You also prevent 12 years olds from publishing their Rust source code. (GitHub's terms of service don't allow that.)
Or, do you also allow BitBucket [1], and GitLab [2]?
What bearing does any of this have on the previous thread of discussion?
Why do you think a 12 year old needs to publish their "hello world" programs because of Crater? The purpose of Crater is uncovering subtle compiler regressions. If "hello world" is ever broken then it would likely be discovered by the standard test suite or generally long before the Crater run.
This isn't a matter of "allowing" anything. It's just a statement that yes a Crater run does test all meaningful publicly available code, where "meaningful" at the very least means code which is consumed via crates.io. Sure, there is very likely public code that exists elsewhere which Crater cannot find, and that's OK. The point is that a Crater run coming back clean means something, because a very very wide swath of code was tested.
To be fair to the original argument, I think it's important to understand that there is next to no Rust code in comparison to the amount of C++ code out there. It has almost no projects in comparison, and those projects are much, much smaller. I don't think that's a very controversial statement, because it's very obviously true.
Now, it's also important to keep in mind that C++ has a terrible story when it comes to centralized (or otherwise, really?) repositories for packages, so the corresponding system for C++ is at the moment completely infeasible and not at all useful. That doesn't really make the Rust code that's tested against any more meaningful in comparison to the vast amounts of C++ code out there, though.
Edit:
At the kind of pointless and debilitating scale that C++ exists and then with the relationship C++ has with packages and dependency management this entire idea is basically impossible.

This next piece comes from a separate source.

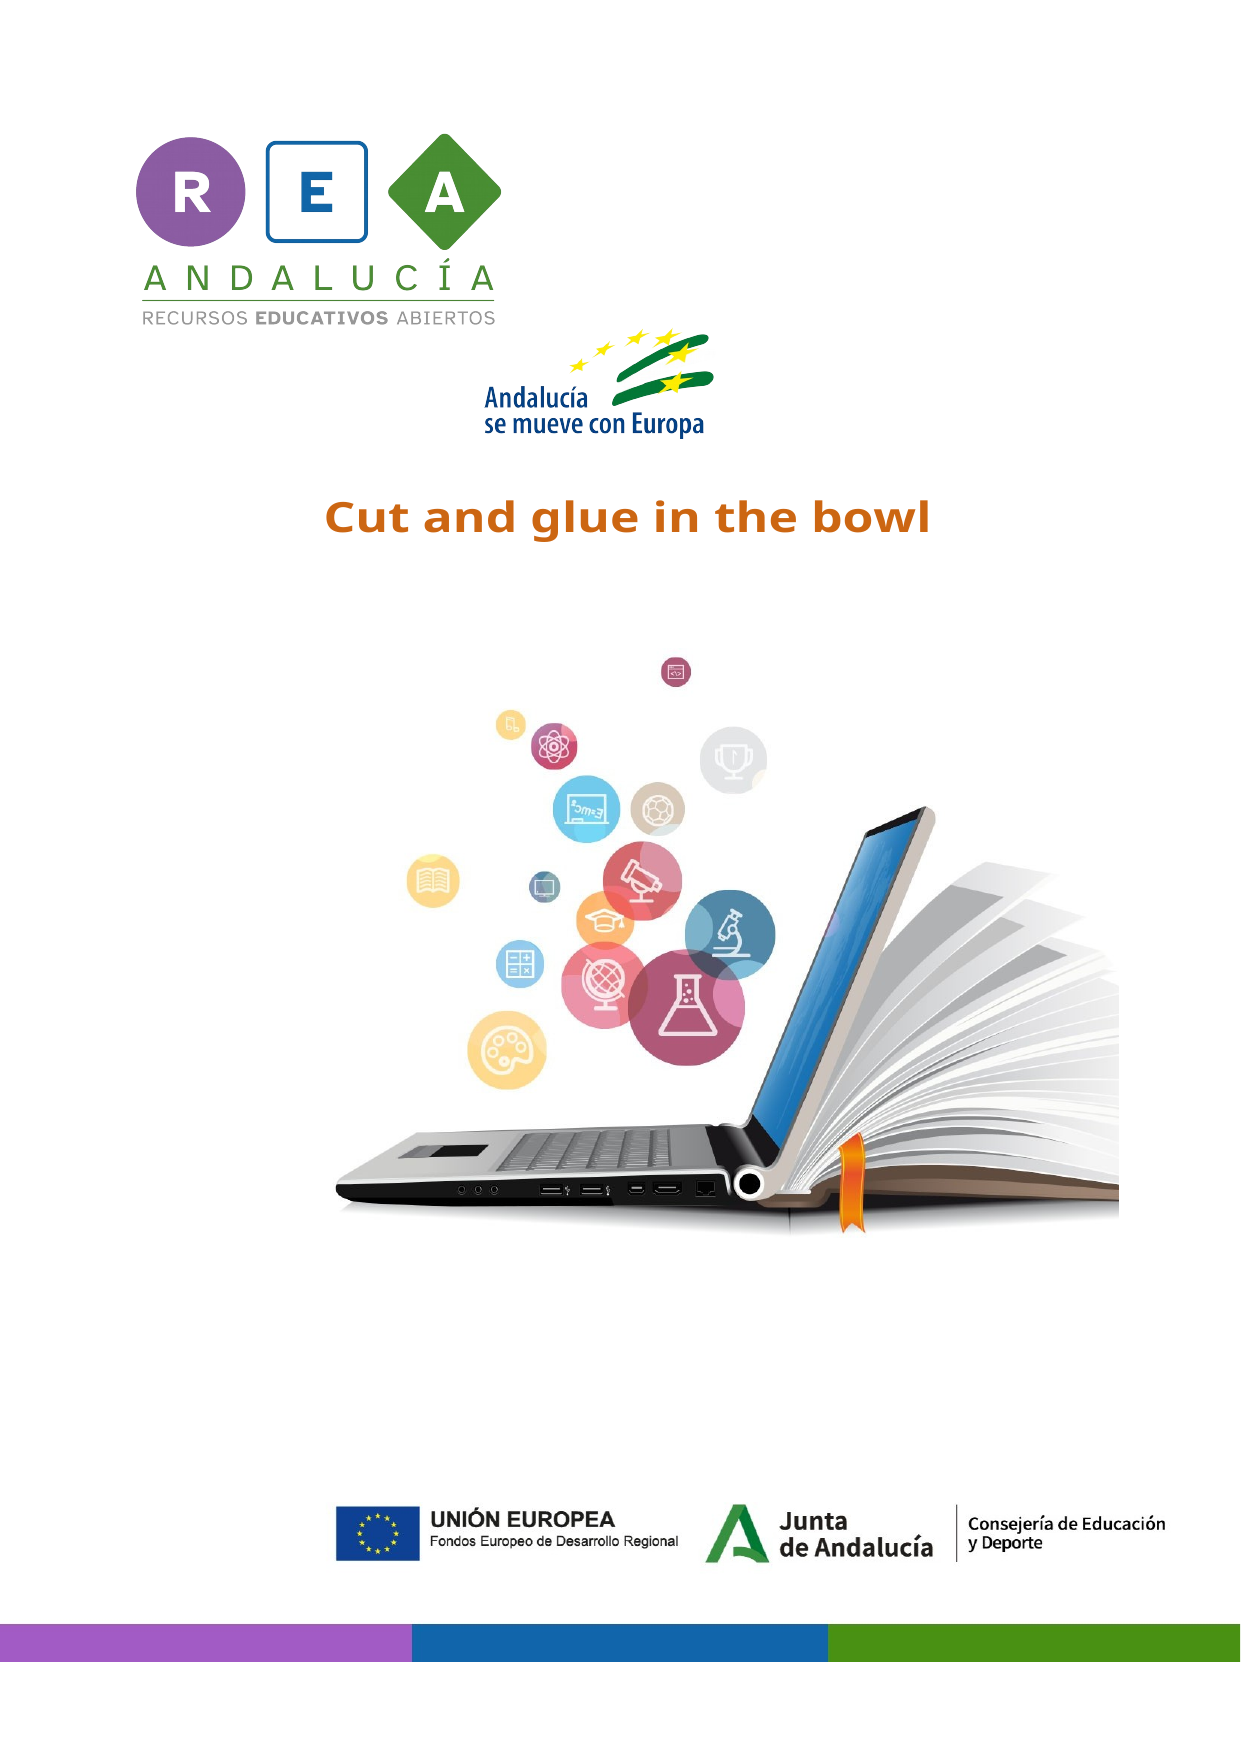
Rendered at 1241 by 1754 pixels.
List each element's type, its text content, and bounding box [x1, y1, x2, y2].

Rather than hypothesising about an imagined tool you could look at the actual tool which of course is in Rust's source code repo: https://github.com/rust-lang/crater
> new proposed C++ changes - are checked against only easily and "well-known" accessible package.
Now that I have, so to say, shown you mine, lets see yours. Where is the tool to perform these checks in C++?
Thank you for showing that I was right to in my belief: 'I suspect Rust changes - just like new proposed C++ changes - are checked against only easily and "well-known" accessible package.'
My point is that dthul's comment "they usually test it against all publicly available Rust code" implies Rust has a very small user base. Since crater runs only against "parts of the Rust" - those available on GitHub and crates - it implies a rather larger ecosystem.
As for "mine" - what I know about C++ development comes from reading links posted to HN; hardly "mine" in any meaningful sense. I also don't accept your wording "these checks", because my point is that similarly useful checks are done, not exactly identical tests. I wrote 'FWIW, the C++ standards developers use do use code search tools to help identify possible breakage.'
From previous readings, I know they do code surveys, and experiments using existing code bases and compilers.
I don't see "We sometimes do some ad hoc checks including looking for stuff with code search" as "similarly useful" to using proper test automation at all.
And I think the results continue to speak for themselves.
At least, I interpret it as saying there isn't much publicly available Rust code, and only a few places to find Rust code.
I have a hard time even estimating how long it would take to test a change against all publicly available C++ code.
FWIW, the C++ standards developers use do use code search tools to help identify possible breakage.